Saved entries:
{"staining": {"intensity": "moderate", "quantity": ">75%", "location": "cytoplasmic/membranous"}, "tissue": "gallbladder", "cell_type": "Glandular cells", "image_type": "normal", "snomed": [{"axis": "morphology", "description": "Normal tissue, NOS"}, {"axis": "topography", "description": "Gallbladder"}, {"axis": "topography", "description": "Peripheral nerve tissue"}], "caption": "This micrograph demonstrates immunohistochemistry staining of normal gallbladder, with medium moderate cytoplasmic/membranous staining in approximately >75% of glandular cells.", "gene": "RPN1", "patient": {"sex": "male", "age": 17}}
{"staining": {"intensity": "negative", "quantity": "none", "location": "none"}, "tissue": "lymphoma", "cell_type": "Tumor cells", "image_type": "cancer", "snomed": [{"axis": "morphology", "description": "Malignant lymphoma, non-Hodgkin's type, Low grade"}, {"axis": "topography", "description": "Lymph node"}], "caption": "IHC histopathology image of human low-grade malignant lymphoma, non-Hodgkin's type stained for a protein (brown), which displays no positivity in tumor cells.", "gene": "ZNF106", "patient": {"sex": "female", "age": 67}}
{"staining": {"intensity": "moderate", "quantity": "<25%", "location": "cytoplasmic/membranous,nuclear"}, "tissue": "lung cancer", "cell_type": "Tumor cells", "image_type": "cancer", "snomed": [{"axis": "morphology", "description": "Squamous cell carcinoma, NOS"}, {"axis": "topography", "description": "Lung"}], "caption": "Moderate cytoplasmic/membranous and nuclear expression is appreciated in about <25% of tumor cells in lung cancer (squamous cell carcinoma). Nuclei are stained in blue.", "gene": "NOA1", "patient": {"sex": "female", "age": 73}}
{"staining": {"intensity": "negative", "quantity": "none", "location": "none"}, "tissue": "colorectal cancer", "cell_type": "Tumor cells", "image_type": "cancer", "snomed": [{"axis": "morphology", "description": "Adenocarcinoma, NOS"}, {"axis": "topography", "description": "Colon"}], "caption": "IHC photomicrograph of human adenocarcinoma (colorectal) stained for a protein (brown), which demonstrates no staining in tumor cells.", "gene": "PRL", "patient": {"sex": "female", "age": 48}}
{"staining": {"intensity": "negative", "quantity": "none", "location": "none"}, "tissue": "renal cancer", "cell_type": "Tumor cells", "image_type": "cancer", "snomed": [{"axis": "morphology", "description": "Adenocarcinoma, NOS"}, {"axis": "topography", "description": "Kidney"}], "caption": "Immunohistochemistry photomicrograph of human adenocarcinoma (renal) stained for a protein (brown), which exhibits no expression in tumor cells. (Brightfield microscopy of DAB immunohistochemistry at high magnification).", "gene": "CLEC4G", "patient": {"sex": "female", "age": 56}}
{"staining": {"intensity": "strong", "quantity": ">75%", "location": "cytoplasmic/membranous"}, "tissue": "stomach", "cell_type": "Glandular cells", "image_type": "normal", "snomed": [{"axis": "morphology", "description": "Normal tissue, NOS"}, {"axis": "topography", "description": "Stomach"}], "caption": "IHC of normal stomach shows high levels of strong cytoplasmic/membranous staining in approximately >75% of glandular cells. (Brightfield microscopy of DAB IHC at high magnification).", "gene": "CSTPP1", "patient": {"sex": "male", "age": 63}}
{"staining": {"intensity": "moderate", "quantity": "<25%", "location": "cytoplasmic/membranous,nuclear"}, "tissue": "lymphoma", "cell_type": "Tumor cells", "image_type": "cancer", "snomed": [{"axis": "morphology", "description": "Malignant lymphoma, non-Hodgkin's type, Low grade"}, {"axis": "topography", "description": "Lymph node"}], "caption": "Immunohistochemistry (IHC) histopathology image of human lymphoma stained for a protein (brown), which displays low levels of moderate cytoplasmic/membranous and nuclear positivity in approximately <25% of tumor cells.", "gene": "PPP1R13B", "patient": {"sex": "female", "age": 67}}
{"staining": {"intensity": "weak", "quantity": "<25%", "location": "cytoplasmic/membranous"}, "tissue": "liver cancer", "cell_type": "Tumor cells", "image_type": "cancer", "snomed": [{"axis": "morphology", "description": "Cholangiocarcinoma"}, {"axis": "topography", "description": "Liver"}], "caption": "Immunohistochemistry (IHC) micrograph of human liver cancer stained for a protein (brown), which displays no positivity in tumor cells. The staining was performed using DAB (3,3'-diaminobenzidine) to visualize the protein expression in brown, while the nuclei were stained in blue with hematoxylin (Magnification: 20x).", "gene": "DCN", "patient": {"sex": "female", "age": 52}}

* **Task goal**:
From the first line to the last, return the records unchanged.

* **Solution to the problem**:
{"staining": {"intensity": "moderate", "quantity": ">75%", "location": "cytoplasmic/membranous"}, "tissue": "gallbladder", "cell_type": "Glandular cells", "image_type": "normal", "snomed": [{"axis": "morphology", "description": "Normal tissue, NOS"}, {"axis": "topography", "description": "Gallbladder"}, {"axis": "topography", "description": "Peripheral nerve tissue"}], "caption": "This micrograph demonstrates immunohistochemistry staining of normal gallbladder, with medium moderate cytoplasmic/membranous staining in approximately >75% of glandular cells.", "gene": "RPN1", "patient": {"sex": "male", "age": 17}}
{"staining": {"intensity": "negative", "quantity": "none", "location": "none"}, "tissue": "lymphoma", "cell_type": "Tumor cells", "image_type": "cancer", "snomed": [{"axis": "morphology", "description": "Malignant lymphoma, non-Hodgkin's type, Low grade"}, {"axis": "topography", "description": "Lymph node"}], "caption": "IHC histopathology image of human low-grade malignant lymphoma, non-Hodgkin's type stained for a protein (brown), which displays no positivity in tumor cells.", "gene": "ZNF106", "patient": {"sex": "female", "age": 67}}
{"staining": {"intensity": "moderate", "quantity": "<25%", "location": "cytoplasmic/membranous,nuclear"}, "tissue": "lung cancer", "cell_type": "Tumor cells", "image_type": "cancer", "snomed": [{"axis": "morphology", "description": "Squamous cell carcinoma, NOS"}, {"axis": "topography", "description": "Lung"}], "caption": "Moderate cytoplasmic/membranous and nuclear expression is appreciated in about <25% of tumor cells in lung cancer (squamous cell carcinoma). Nuclei are stained in blue.", "gene": "NOA1", "patient": {"sex": "female", "age": 73}}
{"staining": {"intensity": "negative", "quantity": "none", "location": "none"}, "tissue": "colorectal cancer", "cell_type": "Tumor cells", "image_type": "cancer", "snomed": [{"axis": "morphology", "description": "Adenocarcinoma, NOS"}, {"axis": "topography", "description": "Colon"}], "caption": "IHC photomicrograph of human adenocarcinoma (colorectal) stained for a protein (brown), which demonstrates no staining in tumor cells.", "gene": "PRL", "patient": {"sex": "female", "age": 48}}
{"staining": {"intensity": "negative", "quantity": "none", "location": "none"}, "tissue": "renal cancer", "cell_type": "Tumor cells", "image_type": "cancer", "snomed": [{"axis": "morphology", "description": "Adenocarcinoma, NOS"}, {"axis": "topography", "description": "Kidney"}], "caption": "Immunohistochemistry photomicrograph of human adenocarcinoma (renal) stained for a protein (brown), which exhibits no expression in tumor cells. (Brightfield microscopy of DAB immunohistochemistry at high magnification).", "gene": "CLEC4G", "patient": {"sex": "female", "age": 56}}
{"staining": {"intensity": "strong", "quantity": ">75%", "location": "cytoplasmic/membranous"}, "tissue": "stomach", "cell_type": "Glandular cells", "image_type": "normal", "snomed": [{"axis": "morphology", "description": "Normal tissue, NOS"}, {"axis": "topography", "description": "Stomach"}], "caption": "IHC of normal stomach shows high levels of strong cytoplasmic/membranous staining in approximately >75% of glandular cells. (Brightfield microscopy of DAB IHC at high magnification).", "gene": "CSTPP1", "patient": {"sex": "male", "age": 63}}
{"staining": {"intensity": "moderate", "quantity": "<25%", "location": "cytoplasmic/membranous,nuclear"}, "tissue": "lymphoma", "cell_type": "Tumor cells", "image_type": "cancer", "snomed": [{"axis": "morphology", "description": "Malignant lymphoma, non-Hodgkin's type, Low grade"}, {"axis": "topography", "description": "Lymph node"}], "caption": "Immunohistochemistry (IHC) histopathology image of human lymphoma stained for a protein (brown), which displays low levels of moderate cytoplasmic/membranous and nuclear positivity in approximately <25% of tumor cells.", "gene": "PPP1R13B", "patient": {"sex": "female", "age": 67}}
{"staining": {"intensity": "weak", "quantity": "<25%", "location": "cytoplasmic/membranous"}, "tissue": "liver cancer", "cell_type": "Tumor cells", "image_type": "cancer", "snomed": [{"axis": "morphology", "description": "Cholangiocarcinoma"}, {"axis": "topography", "description": "Liver"}], "caption": "Immunohistochemistry (IHC) micrograph of human liver cancer stained for a protein (brown), which displays no positivity in tumor cells. The staining was performed using DAB (3,3'-diaminobenzidine) to visualize the protein expression in brown, while the nuclei were stained in blue with hematoxylin (Magnification: 20x).", "gene": "DCN", "patient": {"sex": "female", "age": 52}}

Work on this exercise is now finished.